Grâce à cette nouvelle constitution rédigée et adoptée de manière consensuelle et démocratique, le peuple tunisien dispose d’un cadre pour mettre en place un Etat de droit qui garantira à tous les Tunisiens leurs libertés et droits individuels et collectifs, ainsi qu’un avenir prometteur pour eux et leurs enfants.

Les prochains gouvernements devront donc agir comme ont agi les constituants, c’est-à-dire en dépassant les intérêts partisans pour défendre l’intérêt de tous les Tunisiens. Ils devront s’atteler en priorité aux problèmes économiques, particulièrement dans les zones les plus reculées et laissées pour compte depuis tant d’années, et qui peuvent alimenter la contestation, les troubles et le radicalisme. Egalement la professionnalisation des services d’ordre et de l’administration doit permettre de réduire la corruption, l’impunité ou l’arbitraire qui peuvent exister au sein de ces services. L’Etat devra garantir l’indépendance de la justice, qui devra être plus responsable afin d’accroître sa légitimité et rendre aux citoyens tunisiens la confiance en ses institutions et en l’Etat de droit.  La tâche reste donc énorme.

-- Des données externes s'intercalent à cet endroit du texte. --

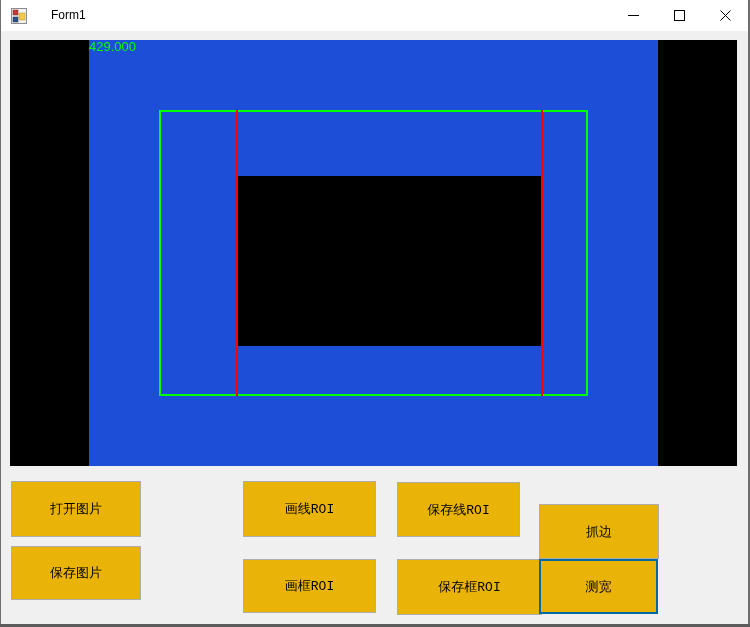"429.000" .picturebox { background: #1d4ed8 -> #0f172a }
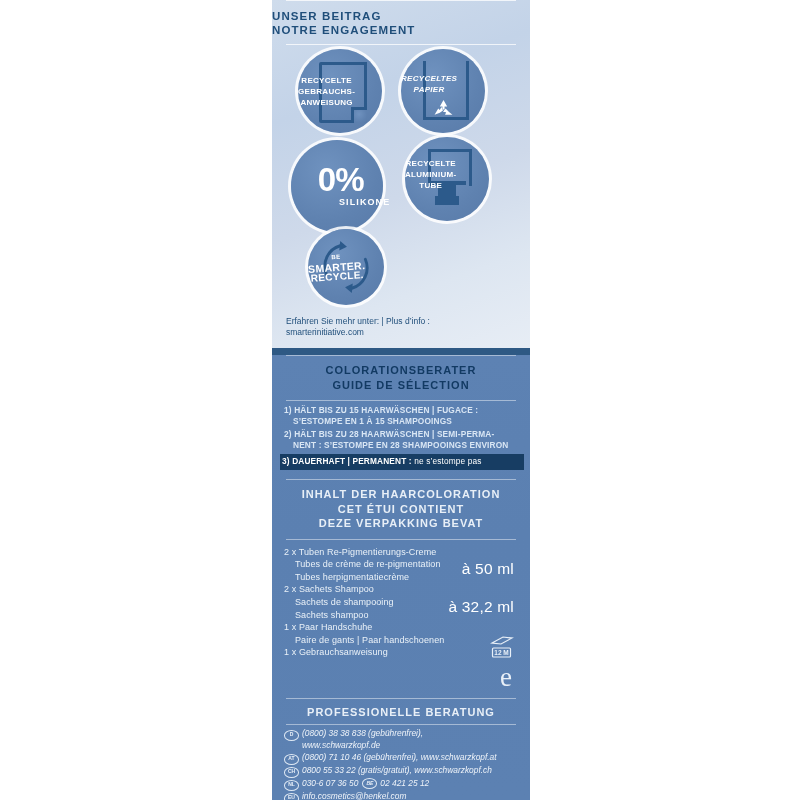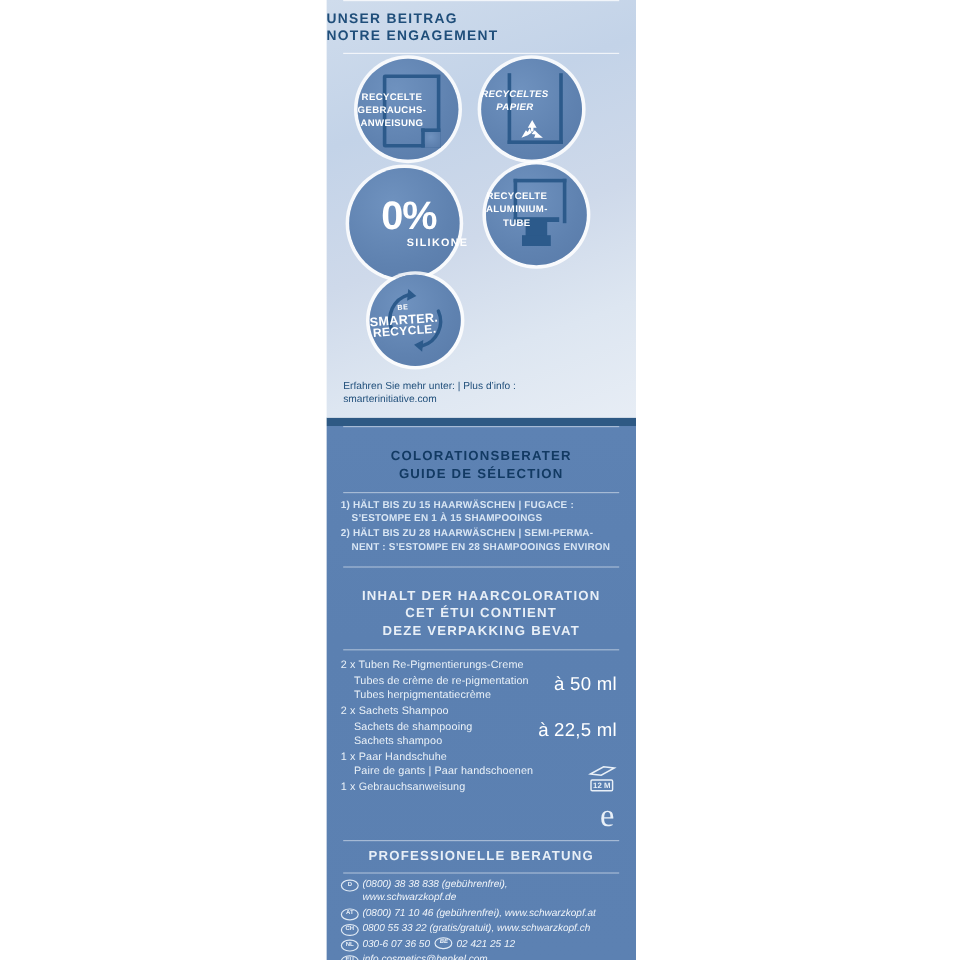"COLORATIONSBERATER" .head-blue { padding: 17px 0 8px -> 7px 0 8px }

Après cette première étape, nous pouvons surtout féliciter les Tunisiens de tous bords pour leur capacité à surmonter leurs divergences, à faire preuve d’un grand pragmatisme politique pour atteindre un consensus. Chaque camp a admis l’existence de l’autre camp dans l’espace publique tunisien et s’est montré capable de faire des compromis dans l’intérêt général. La Tunisie, une fois de plus, montre l’exemple, et cette fois-ci, non seulement aux autres nations arabes en transition, mais aussi à toutes les autres, dites « démocratiques » mais dont la culture du consensus tend à se perdre au profit de la défense des intérêts particuliers ou corporatistes.